#### Problem statement
Starting at the line that contains "Picture 1: Top" and stopping after the line that contains "Picture 2: The", transcribe the listing below exactly; do not include any pictures.
(Data records)
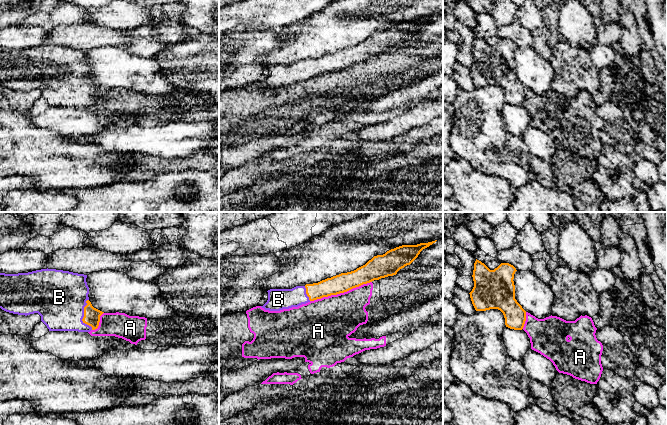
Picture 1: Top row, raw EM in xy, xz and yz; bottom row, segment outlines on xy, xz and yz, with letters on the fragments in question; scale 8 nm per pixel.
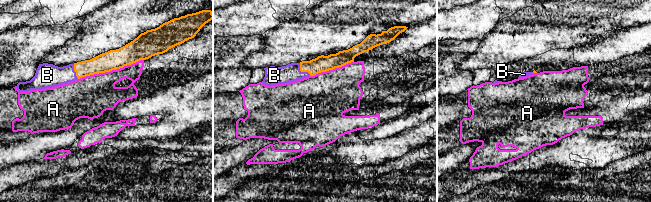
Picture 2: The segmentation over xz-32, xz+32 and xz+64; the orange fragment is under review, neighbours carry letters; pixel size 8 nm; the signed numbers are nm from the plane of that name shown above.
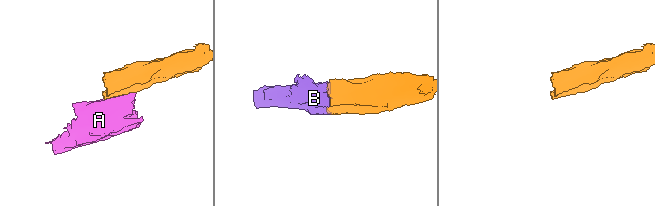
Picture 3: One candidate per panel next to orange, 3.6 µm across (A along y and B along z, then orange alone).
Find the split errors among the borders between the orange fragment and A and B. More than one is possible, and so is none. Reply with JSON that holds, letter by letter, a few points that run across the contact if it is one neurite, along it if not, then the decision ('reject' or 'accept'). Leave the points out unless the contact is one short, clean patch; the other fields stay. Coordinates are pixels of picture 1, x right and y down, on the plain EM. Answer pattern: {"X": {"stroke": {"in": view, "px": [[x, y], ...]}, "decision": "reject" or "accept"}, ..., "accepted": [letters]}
(End Data records)
(Data records)
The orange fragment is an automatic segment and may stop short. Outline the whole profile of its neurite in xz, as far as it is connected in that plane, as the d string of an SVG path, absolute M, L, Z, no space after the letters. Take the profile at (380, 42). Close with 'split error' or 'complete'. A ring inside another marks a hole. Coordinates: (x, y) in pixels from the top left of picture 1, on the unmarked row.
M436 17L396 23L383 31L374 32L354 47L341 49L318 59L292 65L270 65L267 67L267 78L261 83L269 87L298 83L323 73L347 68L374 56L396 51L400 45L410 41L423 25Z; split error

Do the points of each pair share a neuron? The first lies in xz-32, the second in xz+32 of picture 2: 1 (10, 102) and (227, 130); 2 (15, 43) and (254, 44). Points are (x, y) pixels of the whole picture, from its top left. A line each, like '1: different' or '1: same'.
(End Data records)
#### Written solution
Picture 1: Top row, raw EM in xy, xz and yz; bottom row, segment outlines on xy, xz and yz, with letters on the fragments in question; scale 8 nm per pixel.
Picture 2: The segmentation over xz-32, xz+32 and xz+64; the orange fragment is under review, neighbours carry letters; pixel size 8 nm; the signed numbers are nm from the plane of that name shown above.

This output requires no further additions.